Hidden State Poisoning Attacks against Mamba-based Language Models
Alexandre Le Mercier , Chris Develder , Thomas Demeester
Published on arXiv
2601.01972
Input Manipulation Attack
OWASP ML Top 10 — ML01
Prompt Injection
OWASP LLM Top 10 — LLM01
Key Finding
A 52B hybrid Jamba SSM-Transformer model collapses under optimized HiSPA triggers on RoBench25 while pure Transformers remain unaffected, revealing a critical architectural vulnerability inherent to SSM hidden state mechanics
HiSPA (Hidden State Poisoning Attack)
Novel technique introduced
State space models (SSMs) like Mamba offer efficient alternatives to Transformer-based language models, with linear time complexity. Yet, their adversarial robustness remains critically unexplored. This paper studies the phenomenon whereby specific short input phrases induce a partial amnesia effect in such models, by irreversibly overwriting information in their hidden states, referred to as a Hidden State Poisoning Attack (HiSPA). Our benchmark RoBench25 allows evaluating a model's information retrieval capabilities when subject to HiSPAs, and confirms the vulnerability of SSMs against such attacks. Even a recent 52B hybrid SSM-Transformer model from the Jamba family collapses on RoBench25 under optimized HiSPA triggers, whereas pure Transformers do not. We also observe that HiSPA triggers significantly weaken the Jamba model on the popular Open-Prompt-Injections benchmark, unlike pure Transformers. Finally, our interpretability study reveals patterns in Mamba's hidden layers during HiSPAs that could be used to build a HiSPA mitigation system.
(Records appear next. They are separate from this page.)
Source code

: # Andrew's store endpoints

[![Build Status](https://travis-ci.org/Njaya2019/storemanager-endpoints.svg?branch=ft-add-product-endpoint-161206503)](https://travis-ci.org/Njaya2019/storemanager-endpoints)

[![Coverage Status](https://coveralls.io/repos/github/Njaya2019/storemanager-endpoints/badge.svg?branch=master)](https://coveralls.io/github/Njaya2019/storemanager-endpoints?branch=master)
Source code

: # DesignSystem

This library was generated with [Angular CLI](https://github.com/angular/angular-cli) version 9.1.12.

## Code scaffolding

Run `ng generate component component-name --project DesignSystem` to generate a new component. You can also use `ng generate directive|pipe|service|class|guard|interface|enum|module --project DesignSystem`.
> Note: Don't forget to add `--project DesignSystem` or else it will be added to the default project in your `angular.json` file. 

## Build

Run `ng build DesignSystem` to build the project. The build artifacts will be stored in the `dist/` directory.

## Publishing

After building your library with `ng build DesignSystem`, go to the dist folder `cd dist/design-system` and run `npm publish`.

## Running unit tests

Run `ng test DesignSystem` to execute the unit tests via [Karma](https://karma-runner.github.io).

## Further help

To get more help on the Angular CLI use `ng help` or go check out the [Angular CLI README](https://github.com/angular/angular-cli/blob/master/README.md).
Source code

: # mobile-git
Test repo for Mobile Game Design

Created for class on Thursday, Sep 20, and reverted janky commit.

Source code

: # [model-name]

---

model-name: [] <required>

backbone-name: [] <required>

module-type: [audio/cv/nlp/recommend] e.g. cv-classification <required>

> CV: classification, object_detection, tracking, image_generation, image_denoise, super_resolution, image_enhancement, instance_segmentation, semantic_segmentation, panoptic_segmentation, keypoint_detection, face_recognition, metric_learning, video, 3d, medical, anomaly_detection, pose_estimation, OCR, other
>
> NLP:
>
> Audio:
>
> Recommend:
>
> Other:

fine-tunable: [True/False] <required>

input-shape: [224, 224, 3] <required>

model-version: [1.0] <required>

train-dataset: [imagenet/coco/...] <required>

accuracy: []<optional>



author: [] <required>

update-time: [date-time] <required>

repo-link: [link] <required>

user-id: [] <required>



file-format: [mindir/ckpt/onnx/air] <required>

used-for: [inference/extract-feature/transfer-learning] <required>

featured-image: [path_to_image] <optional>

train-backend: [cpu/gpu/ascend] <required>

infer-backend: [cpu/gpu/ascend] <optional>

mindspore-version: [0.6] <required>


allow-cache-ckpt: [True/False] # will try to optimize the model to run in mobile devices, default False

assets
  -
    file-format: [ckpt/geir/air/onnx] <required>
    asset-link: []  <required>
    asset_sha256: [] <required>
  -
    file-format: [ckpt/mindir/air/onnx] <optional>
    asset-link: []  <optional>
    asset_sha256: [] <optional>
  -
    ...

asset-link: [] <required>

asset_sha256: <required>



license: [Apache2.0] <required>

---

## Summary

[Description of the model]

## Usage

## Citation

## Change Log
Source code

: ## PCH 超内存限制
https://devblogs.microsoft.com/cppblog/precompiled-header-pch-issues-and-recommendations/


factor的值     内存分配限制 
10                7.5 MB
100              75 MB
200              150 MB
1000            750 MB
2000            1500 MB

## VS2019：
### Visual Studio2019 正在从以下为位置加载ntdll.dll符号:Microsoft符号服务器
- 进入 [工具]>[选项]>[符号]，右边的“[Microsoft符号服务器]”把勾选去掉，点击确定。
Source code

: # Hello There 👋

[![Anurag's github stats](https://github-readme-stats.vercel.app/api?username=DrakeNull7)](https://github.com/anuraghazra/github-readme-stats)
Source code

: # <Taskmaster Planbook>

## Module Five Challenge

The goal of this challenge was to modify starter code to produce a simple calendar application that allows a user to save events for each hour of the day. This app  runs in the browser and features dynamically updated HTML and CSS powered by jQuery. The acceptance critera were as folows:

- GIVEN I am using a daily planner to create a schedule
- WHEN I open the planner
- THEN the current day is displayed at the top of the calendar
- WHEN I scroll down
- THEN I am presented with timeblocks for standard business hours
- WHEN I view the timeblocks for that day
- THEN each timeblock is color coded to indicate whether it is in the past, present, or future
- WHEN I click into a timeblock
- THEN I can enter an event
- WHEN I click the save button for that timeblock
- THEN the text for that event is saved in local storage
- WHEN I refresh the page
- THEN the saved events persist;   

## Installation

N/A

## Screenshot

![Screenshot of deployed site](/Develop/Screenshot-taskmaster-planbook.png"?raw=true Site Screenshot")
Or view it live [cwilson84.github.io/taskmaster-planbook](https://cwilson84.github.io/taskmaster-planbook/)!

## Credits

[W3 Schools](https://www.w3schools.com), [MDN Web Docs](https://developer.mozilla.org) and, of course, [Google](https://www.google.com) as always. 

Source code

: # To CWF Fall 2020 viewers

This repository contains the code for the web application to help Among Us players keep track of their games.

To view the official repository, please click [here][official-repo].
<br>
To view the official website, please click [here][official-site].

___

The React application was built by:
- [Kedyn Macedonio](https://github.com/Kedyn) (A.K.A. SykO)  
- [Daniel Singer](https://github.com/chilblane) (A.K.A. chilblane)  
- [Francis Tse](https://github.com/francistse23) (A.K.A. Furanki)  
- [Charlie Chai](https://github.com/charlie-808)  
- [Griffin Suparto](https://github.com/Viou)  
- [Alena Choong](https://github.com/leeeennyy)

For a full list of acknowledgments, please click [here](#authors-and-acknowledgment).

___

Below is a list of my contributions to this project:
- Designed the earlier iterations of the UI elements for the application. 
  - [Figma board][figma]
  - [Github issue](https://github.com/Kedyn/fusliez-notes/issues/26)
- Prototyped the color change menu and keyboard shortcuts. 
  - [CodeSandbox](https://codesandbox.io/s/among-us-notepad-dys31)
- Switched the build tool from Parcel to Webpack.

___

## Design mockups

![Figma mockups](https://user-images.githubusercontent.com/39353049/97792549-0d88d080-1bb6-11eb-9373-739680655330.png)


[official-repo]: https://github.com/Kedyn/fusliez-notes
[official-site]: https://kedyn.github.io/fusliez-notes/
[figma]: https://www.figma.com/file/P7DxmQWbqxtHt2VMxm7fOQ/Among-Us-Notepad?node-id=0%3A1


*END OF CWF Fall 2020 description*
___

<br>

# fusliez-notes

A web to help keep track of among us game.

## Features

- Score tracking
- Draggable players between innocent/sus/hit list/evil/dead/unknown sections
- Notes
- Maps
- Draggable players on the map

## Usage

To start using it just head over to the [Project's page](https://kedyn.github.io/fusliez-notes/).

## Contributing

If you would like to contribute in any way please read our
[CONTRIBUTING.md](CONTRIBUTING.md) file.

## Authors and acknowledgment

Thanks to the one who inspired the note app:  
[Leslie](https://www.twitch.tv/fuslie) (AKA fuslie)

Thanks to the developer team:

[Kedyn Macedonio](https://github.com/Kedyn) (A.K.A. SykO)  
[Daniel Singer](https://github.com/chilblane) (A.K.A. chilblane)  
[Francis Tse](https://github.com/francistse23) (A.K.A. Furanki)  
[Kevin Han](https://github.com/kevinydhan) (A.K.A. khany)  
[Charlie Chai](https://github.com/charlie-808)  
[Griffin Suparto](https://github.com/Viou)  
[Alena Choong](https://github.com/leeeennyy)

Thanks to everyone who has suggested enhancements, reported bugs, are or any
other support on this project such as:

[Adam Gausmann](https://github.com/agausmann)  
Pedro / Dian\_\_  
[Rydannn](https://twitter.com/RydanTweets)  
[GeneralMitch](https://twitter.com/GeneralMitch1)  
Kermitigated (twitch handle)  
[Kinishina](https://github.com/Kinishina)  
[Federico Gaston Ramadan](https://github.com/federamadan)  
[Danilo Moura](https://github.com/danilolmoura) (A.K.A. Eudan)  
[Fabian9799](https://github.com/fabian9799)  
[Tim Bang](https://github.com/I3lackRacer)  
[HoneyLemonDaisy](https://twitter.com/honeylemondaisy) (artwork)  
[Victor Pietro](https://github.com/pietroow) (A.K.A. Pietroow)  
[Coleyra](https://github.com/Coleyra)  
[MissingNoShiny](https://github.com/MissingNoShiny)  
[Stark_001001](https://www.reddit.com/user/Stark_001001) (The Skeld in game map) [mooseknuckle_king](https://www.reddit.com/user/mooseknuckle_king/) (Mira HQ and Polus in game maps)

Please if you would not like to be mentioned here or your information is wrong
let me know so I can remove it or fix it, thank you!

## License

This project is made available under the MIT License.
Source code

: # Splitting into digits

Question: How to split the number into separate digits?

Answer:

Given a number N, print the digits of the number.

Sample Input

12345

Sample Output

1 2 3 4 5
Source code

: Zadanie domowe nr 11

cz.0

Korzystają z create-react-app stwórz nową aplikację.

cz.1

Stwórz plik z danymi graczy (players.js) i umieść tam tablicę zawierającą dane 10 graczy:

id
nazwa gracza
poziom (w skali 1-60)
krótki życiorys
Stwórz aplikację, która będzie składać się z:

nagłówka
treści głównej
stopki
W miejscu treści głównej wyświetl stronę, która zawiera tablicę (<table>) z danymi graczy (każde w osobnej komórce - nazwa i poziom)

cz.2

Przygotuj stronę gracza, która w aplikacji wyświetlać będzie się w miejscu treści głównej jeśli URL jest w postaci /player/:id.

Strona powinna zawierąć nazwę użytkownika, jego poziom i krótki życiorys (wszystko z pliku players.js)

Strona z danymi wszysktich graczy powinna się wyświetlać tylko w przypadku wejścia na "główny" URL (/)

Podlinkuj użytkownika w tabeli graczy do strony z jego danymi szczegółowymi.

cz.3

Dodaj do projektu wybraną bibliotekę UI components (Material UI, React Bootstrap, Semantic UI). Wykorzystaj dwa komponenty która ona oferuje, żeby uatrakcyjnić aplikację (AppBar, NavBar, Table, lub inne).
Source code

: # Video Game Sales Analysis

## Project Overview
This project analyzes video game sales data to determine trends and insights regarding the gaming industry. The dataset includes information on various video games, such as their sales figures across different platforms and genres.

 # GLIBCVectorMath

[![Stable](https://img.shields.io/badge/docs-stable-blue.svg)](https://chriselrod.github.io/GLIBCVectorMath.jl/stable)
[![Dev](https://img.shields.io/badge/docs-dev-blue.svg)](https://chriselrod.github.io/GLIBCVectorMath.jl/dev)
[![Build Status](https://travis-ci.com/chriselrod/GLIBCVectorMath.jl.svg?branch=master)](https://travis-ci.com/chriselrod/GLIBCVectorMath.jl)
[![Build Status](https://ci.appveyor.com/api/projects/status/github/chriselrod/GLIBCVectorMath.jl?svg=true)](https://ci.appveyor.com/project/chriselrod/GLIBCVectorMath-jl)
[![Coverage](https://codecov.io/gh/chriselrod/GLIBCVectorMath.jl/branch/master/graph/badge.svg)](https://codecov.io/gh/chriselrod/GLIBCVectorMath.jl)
The full code and data to reproduce the experiments can be found at https://anonymous.4open.science/r/hispa_anonymous-5DB0.
Key Contributions
- Introduces HiSPA (Hidden State Poisoning Attack), a novel attack using optimized short phrases to irreversibly overwrite Mamba SSM hidden states, inducing partial amnesia about prior context
- Proposes RoBench25, a benchmark for evaluating model information retrieval under HiSPA attacks, empirically confirming SSM architectural vulnerability versus Transformer resilience
- Demonstrates that HiSPA triggers amplify prompt injection susceptibility in 52B hybrid Jamba SSM-Transformer models and provides interpretability analysis of hidden layer patterns to guide mitigation
🛡️ Threat Analysis
HiSPA crafts optimized short trigger phrases that manipulate model hidden states at inference time — these are adversarial inputs (analogous to adversarial suffix optimization) that disrupt correct model behavior through strategic input construction.